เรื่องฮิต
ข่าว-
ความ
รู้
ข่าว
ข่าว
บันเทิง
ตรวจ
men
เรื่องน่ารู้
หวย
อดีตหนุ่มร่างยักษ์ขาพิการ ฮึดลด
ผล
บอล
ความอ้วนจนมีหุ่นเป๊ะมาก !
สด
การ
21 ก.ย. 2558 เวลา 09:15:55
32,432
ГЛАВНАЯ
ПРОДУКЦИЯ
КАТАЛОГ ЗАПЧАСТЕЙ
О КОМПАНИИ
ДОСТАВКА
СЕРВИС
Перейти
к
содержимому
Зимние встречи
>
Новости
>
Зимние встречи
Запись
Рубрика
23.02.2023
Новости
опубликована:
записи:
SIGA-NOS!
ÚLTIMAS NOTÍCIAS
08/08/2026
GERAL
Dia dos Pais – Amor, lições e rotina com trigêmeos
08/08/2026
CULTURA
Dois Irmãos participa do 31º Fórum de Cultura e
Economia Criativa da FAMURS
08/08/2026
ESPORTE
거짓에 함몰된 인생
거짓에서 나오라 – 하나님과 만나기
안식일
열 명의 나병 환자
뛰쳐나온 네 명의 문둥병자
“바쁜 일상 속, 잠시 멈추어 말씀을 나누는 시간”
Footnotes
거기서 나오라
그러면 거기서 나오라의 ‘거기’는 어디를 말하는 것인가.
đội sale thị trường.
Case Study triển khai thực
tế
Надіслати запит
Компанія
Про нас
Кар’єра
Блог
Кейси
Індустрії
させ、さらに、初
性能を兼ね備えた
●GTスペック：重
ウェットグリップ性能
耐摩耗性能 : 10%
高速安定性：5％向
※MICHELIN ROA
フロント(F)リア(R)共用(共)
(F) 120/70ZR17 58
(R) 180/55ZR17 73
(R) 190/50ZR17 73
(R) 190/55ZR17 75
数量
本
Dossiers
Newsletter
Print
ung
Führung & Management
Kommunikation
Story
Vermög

----------

* _Instructions for the task_:
Please return, unchanged, every line from the start of the records through the line containing "뛰쳐나온 네 명의 문둥병자", with both ends included.

* _Answer box_:
เรื่องฮิต
ข่าว-
ความ
รู้
ข่าว
ข่าว
บันเทิง
ตรวจ
men
เรื่องน่ารู้
หวย
อดีตหนุ่มร่างยักษ์ขาพิการ ฮึดลด
ผล
บอล
ความอ้วนจนมีหุ่นเป๊ะมาก !
สด
การ
21 ก.ย. 2558 เวลา 09:15:55
32,432
ГЛАВНАЯ
ПРОДУКЦИЯ
КАТАЛОГ ЗАПЧАСТЕЙ
О КОМПАНИИ
ДОСТАВКА
СЕРВИС
Перейти
к
содержимому
Зимние встречи
>
Новости
>
Зимние встречи
Запись
Рубрика
23.02.2023
Новости
опубликована:
записи:
SIGA-NOS!
ÚLTIMAS NOTÍCIAS
08/08/2026
GERAL
Dia dos Pais – Amor, lições e rotina com trigêmeos
08/08/2026
CULTURA
Dois Irmãos participa do 31º Fórum de Cultura e
Economia Criativa da FAMURS
08/08/2026
ESPORTE
거짓에 함몰된 인생
거짓에서 나오라 – 하나님과 만나기
안식일
열 명의 나병 환자
뛰쳐나온 네 명의 문둥병자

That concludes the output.